In McIntosh v. Progressive Design & Eng’g the district court, relying upon the Slavin doctrine affirmed the lower court where the jury determined that the design professional was negligent in its design of a traffic signal (the legal cause of a traffic fatality); however, “the negligent design was accepted and discoverable by FDOT with the exercise of reasonable care.” McIntosh v. Progressive Design & Eng’g (In re Estate of McIntosh), 2015 Fla. App. LEXIS 163, *7, 40 Fla. L. Weekly D 160 (Fla. 4th DCA Jan. 7, 2015). The result in McIntosh is factually distinguishable from other cases that have relied upon the Slavin doctrine. In McIntosh, the ultimate owner of the traffic signal was not FDOT, but rather was Broward County, Florida; which entity would not give its final acceptance of the project work until the final phase of the project was completed (the burn-in period). The fatal accident occurred prior to control of the traffic signal being turned over to the county. The district court rejected this argument; instead finding, that “responsibility for a patent defect rests with the entity in control [when the design was approved and accepted] and with the ability to correct it.” Id. at *12. In McIntosh, the entity in control was the FDOT. Only time will tell whether other district courts will follow the approach taken in McIntosh.

11th Circuit Interprets Post-1986 CGL Policy Under Florida Law

In July 2014, the 11th U.S. Circuit Court of Appeals issued an unpublished decision interpreting the terms of a commercial general liability (CGL) policy in a construction defect dispute which, as a result of an endorsement, did not include a subcontractor exception with respect to the scope of “your work.”

According to the unpublished opinion in J.B.D. Constr., Inc. v. Mid-Continent Cas. Co. (MCC), 2014 U.S. App. LEXIS 13358 (11th Cir. Fla. July 11, 2014), in connection with a storm, certain project work proved to have been defectively installed, the result of which allowed water to penetrate the structure and damage completed work. In J.B.D., the 11th Circuit held that not only did the “your work” exclusion of the CGL policy support denial of claims made by the contractor for the cost to repair damage to its work, but it also supported denial of the contractor’s claim with respect to property damage that occurred as a result of its subcontractor’s defective work.

The Florida Supreme Court has yet to interpret a post-1986 CGL policy that does not include the subcontractor exception. However, in two consecutive opinions, the Florida Supreme Court did interpret a CGL policy to determine whether property damage to a contractor’s completed work caused by the defective work of subcontractors constituted an occurrence under a CGL policy, which was covered by the policy. Auto-Owners Ins. v. Pozzi Window Co., 984 So. 2d 1241 (Fla. 2008); U.S. Fire Ins. Co. v. J.S.U.B., Inc., 979 So. 2d 871 (Fla. 2007).

In J.S.U.B., the Florida Supreme Court considered a CGL policy that included the subcontractor exception. The J.S.U.B. court held that the costs to repair damage to property caused as a result of a subcontractor’s defective work is an occurrence and, therefore, a covered claim under a CGL policy. Insurers, contractors, developers and practitioners will be watching, if and when the Florida Supreme Court decides the issue addressed in J.B.D.

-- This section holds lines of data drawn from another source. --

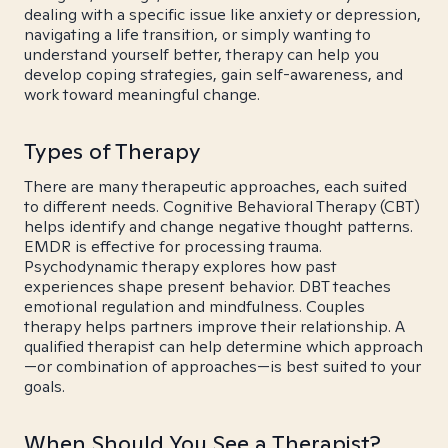
dealing with a specific issue like anxiety or depression,
navigating a life transition, or simply wanting to
understand yourself better, therapy can help you
develop coping strategies, gain self-awareness, and
work toward meaningful change.
Types of Therapy
There are many therapeutic approaches, each suited
to different needs. Cognitive Behavioral Therapy (CBT)
helps identify and change negative thought patterns.
EMDR is effective for processing trauma.
Psychodynamic therapy explores how past
experiences shape present behavior. DBT teaches
emotional regulation and mindfulness. Couples
therapy helps partners improve their relationship. A
qualified therapist can help determine which approach
—or combination of approaches—is best suited to your
goals.
When Should You See a Therapist?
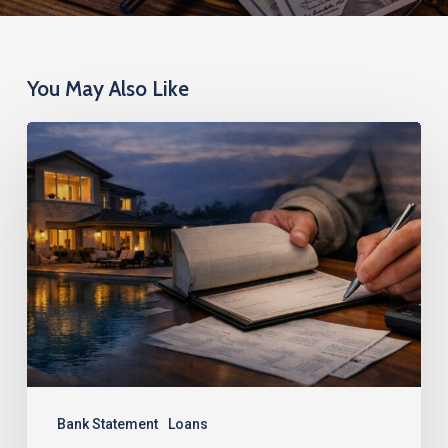
You May Also Like
Super
Jumbo
Bank
Statement
Loans:
Finance
Up
to
$5
Million
Bank Statement
Loans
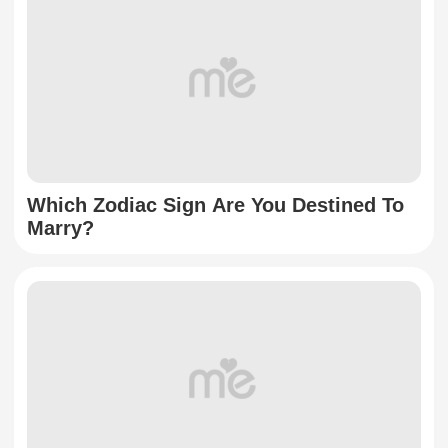
Which Zodiac Sign Are You Destined To
Marry?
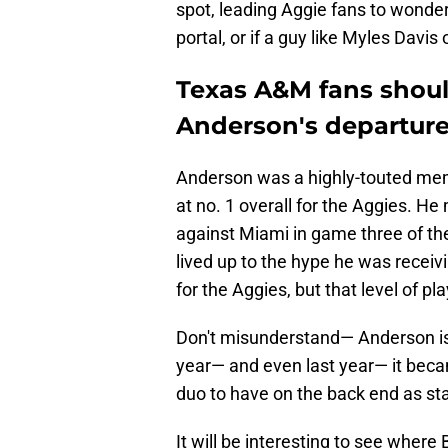
spot, leading Aggie fans to wonder i
portal, or if a guy like Myles Davi
Texas A&M fans shoul
Anderson's departure 
Anderson was a highly-touted memb
at no. 1 overall for the Aggies. H
against Miami in game three of the
lived up to the hype he was rece
for the Aggies, but that level of p
Don't misunderstand— Anderson is a
year— and even last year— it beca
duo to have on the back end as sta
It will be interesting to see where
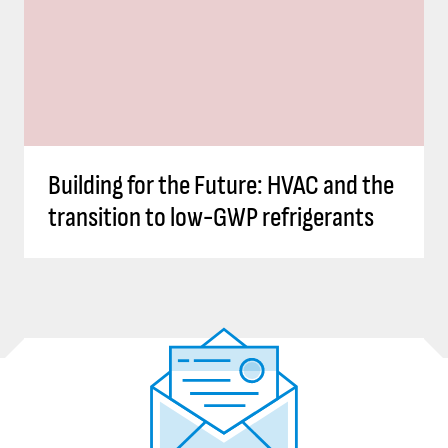
Building for the Future: HVAC and the
transition to low-GWP refrigerants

Worthy of note: In J.B.D., the insurer, MCC, determined after a claim was made that it had no duty to defend the contractor in the case. The 11th Circuit – citing Jones v. Fla. Ins. Guar. Ass’n, 908 So. 2d 435, 442–43 (Fla. 2005) – disagreed finding that MCC had a duty to defend under Florida law based upon the facts stated in the contractor’s complaint. The 11th Circuit found that “[e]ven if the facts in the complaint potentially bring the suit within policy coverage, an insurer may avoid the duty to defend if an exclusion applies to the face of the complaint.”

Based upon MCC’s conduct, the 11th Circuit held that MCC breached its duty to defend and remanded the case for a determination of J.B.D.’s damages, including consequential damages, from the time of tender through the conclusion of the case at the trial level.